Gökçe Bey 1273 yılında o yıllarda adı Cidella olan bölgedeki kaleleri bir bir alırken, önce Ceneviz Kalesi’ni daha sonra Çoban Kale ve Okçu Kaleleri’ni almış ancak Gideros Kaleleri’ni bir türlü düşürememişti. Bu iki kale sarp bir arazide doğal bir limanı karşılıklı koruyan iki kale olup, tamamen savunma amaçlı yapılmıştı. Civan Bey kalelerin karadan kuşatmasını zor doğal şartlara karşı yapmış ancak sadece karadan kaleleri alamayacağını anlayınca denizden de kaleleri kuşatmış bu kuşatma bir yıl kadar sürmüş ve sonunda kaleleri ele geçirmişti. Tarihte müthiş bir okçuluk savaşı olarak bilinen bu zaferin esas kahramanları nerdeyse bir yıl süreyle Okçu Kalesi’nde eğitimlerini tamamlayan okçuların büyük gayreti ile zafere ulaşılmıştı. Bu fetih ise bir belge ile de unutulmazlar arasına girmiştir.

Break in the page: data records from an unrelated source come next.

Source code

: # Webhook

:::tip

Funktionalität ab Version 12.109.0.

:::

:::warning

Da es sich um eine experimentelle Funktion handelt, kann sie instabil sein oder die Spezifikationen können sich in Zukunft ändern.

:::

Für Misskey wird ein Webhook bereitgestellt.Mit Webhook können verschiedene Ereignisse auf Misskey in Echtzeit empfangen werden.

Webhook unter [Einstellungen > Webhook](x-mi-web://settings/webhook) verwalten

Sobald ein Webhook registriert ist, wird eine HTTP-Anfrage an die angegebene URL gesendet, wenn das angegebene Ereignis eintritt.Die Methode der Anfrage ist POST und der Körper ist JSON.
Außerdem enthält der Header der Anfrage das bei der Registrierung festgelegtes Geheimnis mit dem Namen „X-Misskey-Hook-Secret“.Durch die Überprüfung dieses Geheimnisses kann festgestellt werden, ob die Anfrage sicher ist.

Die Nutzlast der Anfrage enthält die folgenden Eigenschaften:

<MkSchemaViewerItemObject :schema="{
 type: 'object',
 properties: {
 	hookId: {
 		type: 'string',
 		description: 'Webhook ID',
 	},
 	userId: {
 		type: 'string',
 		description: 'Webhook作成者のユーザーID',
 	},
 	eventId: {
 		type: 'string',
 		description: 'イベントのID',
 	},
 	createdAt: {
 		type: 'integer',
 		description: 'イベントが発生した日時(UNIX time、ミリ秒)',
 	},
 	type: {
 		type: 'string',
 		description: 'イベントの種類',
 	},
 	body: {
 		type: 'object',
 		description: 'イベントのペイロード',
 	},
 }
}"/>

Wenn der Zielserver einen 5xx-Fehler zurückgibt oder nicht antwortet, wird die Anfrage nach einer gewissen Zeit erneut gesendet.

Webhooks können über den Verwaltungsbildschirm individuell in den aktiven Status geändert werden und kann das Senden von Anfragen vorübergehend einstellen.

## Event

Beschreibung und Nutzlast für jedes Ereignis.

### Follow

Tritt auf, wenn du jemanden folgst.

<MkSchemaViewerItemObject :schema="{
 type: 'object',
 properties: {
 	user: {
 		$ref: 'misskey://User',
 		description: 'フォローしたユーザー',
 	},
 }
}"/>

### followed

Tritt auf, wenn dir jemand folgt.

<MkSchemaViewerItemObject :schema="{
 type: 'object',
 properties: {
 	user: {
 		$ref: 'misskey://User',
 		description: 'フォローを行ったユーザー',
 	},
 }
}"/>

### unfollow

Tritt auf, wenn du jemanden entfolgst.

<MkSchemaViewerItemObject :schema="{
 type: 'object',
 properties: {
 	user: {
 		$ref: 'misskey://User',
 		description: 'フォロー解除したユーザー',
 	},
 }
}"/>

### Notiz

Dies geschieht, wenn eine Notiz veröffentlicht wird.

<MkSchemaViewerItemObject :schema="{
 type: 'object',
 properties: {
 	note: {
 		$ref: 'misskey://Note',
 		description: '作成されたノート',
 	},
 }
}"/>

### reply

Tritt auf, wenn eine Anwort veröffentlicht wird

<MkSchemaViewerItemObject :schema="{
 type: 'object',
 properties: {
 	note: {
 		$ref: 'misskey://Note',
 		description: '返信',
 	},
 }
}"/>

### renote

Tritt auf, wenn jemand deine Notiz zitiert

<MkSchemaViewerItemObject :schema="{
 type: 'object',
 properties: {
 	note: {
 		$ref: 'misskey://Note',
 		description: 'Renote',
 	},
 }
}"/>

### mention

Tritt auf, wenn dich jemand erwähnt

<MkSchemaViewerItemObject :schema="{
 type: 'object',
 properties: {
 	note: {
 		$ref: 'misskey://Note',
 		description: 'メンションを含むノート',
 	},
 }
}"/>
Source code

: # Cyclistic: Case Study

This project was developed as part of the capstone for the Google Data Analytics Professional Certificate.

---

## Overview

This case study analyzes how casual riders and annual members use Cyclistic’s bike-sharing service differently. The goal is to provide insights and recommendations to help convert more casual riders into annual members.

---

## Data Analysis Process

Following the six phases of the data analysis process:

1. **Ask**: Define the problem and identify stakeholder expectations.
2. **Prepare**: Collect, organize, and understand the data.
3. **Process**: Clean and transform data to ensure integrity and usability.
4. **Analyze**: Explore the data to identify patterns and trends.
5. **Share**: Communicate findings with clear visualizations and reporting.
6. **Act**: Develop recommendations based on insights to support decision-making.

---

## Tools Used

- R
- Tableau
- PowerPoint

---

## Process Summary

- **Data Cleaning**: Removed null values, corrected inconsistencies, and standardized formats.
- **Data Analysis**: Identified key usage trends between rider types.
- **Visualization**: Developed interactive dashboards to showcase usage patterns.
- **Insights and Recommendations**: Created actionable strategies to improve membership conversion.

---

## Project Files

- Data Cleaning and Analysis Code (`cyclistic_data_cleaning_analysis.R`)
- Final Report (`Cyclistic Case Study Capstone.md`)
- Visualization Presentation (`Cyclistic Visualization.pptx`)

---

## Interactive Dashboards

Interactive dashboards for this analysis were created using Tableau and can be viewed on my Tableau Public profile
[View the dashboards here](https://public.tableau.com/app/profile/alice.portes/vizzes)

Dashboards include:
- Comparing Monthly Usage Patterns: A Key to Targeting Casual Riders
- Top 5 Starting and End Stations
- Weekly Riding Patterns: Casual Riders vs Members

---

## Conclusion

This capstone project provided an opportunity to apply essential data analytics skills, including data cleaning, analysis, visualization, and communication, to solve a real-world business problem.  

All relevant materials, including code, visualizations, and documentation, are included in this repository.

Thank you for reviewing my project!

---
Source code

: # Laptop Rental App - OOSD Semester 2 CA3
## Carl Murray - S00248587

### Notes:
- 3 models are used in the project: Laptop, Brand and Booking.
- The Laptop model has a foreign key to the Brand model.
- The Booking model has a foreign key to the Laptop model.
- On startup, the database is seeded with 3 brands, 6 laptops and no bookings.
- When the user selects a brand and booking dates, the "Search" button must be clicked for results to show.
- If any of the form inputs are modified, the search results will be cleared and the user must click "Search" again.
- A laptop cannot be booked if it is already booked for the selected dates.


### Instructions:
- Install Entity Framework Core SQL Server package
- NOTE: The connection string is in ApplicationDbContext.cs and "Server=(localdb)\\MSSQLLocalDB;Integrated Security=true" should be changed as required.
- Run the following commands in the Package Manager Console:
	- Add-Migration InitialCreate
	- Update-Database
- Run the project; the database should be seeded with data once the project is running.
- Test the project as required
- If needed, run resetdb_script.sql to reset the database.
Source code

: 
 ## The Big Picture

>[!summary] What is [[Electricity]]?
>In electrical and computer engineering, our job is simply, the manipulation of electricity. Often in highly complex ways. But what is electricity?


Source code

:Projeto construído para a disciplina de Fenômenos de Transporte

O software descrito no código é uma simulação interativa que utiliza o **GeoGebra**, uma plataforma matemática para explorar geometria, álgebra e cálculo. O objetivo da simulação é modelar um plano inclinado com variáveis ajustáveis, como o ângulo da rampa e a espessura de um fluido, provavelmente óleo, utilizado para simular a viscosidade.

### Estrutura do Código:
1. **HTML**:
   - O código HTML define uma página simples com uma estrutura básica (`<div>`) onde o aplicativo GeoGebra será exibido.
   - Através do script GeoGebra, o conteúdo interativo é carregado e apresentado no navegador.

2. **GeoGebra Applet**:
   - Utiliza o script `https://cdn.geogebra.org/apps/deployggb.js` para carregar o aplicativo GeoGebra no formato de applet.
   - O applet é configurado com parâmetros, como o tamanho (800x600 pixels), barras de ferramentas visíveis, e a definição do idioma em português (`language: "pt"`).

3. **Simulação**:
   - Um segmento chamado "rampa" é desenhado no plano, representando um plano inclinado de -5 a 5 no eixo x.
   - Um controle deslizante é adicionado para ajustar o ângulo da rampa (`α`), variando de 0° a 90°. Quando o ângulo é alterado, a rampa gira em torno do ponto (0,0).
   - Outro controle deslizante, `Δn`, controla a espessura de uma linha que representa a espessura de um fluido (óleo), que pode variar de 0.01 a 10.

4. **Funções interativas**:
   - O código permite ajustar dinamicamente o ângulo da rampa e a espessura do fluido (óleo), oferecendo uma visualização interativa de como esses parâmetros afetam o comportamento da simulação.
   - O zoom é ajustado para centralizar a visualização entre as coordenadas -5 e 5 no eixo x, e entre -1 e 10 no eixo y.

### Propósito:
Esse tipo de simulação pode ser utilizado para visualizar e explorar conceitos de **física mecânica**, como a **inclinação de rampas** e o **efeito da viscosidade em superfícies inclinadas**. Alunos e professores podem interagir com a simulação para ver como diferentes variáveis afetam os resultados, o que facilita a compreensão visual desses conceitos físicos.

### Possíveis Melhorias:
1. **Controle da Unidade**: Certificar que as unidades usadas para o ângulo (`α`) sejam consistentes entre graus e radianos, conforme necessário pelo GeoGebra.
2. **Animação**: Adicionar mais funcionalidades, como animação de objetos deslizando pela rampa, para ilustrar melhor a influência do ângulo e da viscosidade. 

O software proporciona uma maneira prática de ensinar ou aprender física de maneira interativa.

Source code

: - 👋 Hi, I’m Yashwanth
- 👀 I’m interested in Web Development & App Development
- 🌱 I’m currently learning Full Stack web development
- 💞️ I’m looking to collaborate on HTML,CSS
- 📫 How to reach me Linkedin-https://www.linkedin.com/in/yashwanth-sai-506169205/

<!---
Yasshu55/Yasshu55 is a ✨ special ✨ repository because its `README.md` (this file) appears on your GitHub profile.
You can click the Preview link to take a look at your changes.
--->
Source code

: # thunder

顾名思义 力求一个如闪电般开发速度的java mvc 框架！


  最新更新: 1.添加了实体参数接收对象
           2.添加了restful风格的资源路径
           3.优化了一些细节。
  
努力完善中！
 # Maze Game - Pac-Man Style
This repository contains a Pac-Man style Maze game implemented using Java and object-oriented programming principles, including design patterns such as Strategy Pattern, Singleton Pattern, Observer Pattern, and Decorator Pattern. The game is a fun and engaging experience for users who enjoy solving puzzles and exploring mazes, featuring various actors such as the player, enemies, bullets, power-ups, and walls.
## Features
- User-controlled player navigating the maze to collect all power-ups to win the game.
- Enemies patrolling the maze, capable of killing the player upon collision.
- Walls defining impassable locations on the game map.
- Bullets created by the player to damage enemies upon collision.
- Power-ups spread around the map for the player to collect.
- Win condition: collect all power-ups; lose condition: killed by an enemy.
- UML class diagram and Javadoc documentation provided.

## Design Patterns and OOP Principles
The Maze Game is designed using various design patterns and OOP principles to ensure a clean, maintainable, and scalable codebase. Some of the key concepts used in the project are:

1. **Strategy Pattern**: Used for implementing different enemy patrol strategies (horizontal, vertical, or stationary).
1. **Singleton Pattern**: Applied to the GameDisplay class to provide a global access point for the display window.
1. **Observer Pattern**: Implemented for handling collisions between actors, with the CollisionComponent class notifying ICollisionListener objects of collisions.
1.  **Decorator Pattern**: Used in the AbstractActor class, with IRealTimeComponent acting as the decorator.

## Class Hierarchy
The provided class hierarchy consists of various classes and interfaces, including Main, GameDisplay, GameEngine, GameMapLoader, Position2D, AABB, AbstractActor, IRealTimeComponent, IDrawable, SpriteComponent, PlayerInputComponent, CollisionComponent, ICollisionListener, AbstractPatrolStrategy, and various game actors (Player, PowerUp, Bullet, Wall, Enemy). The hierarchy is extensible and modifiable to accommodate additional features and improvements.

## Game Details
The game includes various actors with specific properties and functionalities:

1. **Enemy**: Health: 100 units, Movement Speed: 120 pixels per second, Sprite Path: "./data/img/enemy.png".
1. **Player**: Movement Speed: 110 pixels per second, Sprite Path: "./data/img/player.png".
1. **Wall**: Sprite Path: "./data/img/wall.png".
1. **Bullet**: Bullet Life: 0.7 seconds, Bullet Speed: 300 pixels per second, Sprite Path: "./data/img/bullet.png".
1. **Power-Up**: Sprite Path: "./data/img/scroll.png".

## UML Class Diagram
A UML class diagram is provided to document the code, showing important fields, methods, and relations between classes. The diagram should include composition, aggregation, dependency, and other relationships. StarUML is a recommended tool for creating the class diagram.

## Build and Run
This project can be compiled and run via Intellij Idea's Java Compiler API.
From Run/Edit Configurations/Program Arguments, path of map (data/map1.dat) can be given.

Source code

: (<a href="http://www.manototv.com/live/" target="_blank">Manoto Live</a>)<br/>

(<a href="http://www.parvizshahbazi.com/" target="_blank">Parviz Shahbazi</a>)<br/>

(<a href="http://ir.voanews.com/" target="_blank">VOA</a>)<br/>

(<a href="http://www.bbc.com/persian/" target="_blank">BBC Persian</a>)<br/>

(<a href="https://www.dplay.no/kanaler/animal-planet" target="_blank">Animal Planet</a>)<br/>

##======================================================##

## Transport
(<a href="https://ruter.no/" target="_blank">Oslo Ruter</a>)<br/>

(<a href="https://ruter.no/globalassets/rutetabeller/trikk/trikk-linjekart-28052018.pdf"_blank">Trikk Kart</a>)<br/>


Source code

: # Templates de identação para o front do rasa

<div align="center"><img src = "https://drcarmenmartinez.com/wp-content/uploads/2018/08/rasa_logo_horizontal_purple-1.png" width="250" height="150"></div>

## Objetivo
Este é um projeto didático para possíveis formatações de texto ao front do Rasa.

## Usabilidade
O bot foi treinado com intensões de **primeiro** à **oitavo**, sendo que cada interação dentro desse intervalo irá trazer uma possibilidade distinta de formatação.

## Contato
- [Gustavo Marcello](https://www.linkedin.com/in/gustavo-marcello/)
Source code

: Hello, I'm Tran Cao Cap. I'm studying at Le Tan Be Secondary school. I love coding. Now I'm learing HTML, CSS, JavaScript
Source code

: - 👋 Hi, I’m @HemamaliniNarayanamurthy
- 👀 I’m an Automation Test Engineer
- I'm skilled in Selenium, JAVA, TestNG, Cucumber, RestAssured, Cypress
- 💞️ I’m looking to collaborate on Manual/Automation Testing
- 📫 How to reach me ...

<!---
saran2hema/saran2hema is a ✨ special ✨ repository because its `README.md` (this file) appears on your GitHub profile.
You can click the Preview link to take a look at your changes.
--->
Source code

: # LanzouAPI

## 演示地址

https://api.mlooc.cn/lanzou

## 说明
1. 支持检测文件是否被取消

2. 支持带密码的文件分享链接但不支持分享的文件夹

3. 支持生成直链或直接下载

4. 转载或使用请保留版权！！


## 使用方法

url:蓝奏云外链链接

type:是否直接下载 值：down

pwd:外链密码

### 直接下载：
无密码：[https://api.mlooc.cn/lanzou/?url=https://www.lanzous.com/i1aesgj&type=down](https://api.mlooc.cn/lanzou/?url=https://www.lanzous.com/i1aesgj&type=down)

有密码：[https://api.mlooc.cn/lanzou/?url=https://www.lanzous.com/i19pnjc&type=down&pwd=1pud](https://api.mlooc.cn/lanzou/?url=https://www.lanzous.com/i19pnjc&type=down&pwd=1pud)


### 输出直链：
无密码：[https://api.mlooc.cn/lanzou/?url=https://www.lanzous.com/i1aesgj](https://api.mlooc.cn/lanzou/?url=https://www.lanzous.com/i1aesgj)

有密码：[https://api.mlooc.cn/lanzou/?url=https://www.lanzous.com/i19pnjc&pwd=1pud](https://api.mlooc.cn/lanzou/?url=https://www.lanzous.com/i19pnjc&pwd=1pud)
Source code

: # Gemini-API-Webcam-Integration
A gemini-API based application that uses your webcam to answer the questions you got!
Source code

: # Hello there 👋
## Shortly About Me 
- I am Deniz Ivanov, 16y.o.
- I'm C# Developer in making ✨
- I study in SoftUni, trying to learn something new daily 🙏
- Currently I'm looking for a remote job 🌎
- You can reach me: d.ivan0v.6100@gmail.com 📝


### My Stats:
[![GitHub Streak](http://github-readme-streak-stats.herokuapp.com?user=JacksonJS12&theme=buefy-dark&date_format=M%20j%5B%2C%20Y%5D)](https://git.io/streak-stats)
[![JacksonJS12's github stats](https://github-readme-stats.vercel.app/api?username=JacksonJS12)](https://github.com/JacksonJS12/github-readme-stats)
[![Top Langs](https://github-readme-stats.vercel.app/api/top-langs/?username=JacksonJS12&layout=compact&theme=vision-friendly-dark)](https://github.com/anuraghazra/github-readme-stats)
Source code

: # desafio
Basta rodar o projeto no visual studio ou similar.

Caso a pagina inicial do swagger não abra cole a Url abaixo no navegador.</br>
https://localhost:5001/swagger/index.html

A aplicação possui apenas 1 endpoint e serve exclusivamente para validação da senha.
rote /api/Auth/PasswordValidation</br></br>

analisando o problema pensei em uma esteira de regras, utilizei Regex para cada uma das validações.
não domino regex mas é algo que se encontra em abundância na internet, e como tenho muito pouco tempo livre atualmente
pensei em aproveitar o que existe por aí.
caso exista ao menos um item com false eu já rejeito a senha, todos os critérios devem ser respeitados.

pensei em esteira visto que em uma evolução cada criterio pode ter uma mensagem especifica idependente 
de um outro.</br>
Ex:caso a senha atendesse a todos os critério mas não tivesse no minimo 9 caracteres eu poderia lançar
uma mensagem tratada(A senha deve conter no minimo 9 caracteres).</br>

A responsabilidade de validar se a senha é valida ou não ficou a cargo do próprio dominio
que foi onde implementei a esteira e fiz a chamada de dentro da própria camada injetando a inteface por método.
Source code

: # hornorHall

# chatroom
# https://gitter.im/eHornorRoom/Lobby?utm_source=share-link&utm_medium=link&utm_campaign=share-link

Kaleler alındığında bu savunma amaçlı kalelerin Batı kalesinin denize nerdeyse sıfır olan batı kıyısında kıyıdan iç kesimlere doğru uzanan bir su tüneli bulunmuş ve bu tünel aracılığı ile de iç kesimlerle bağlantı sağlanmıştı. Yine Doğu kalesinin içinden yukarıya doğru uzanan bir tünel daha bulunmuş olup bu tünel de dağın yukarısındaki kiliseye çıkıyordu. Tamamen yeşillikler içindeki bu kalelerin alınması her halde bu gizli tüneller ile dış bağlantıların güçlendirilmiş olmasındandı.